**** The data

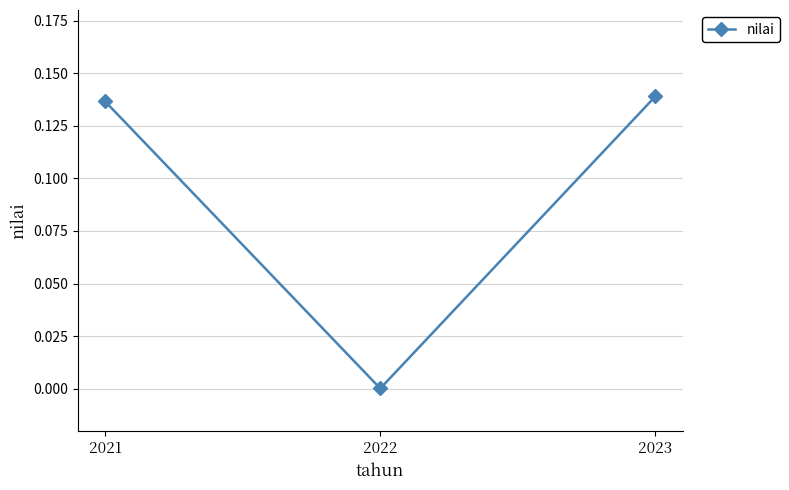

At which category does the chart reach its minimum across all series?

2022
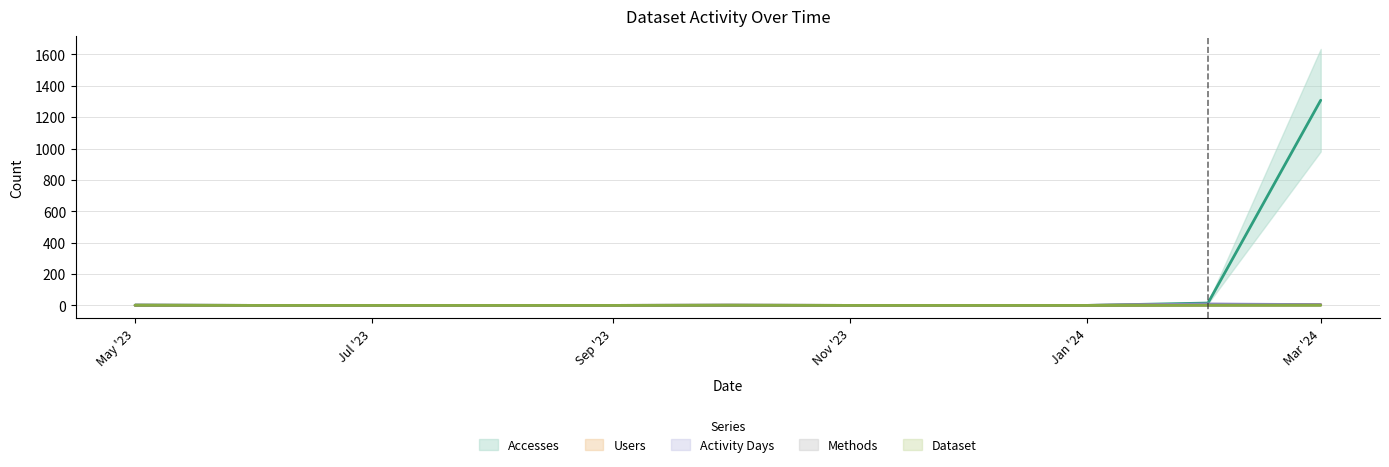

What position from the right is Nov '23?

5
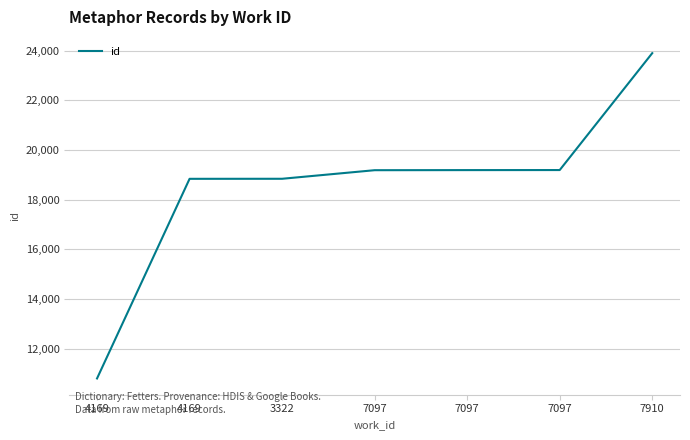

How many categories are shown in the chart?

7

********

What you need to do → Put every line of the entries above into a numbered list, leaving out the blank lines and the pictures.

Answer area →
1. At which category does the chart reach its minimum across all series?
2. 2022
3. What position from the right is Nov '23?
4. 5
5. How many categories are shown in the chart?
6. 7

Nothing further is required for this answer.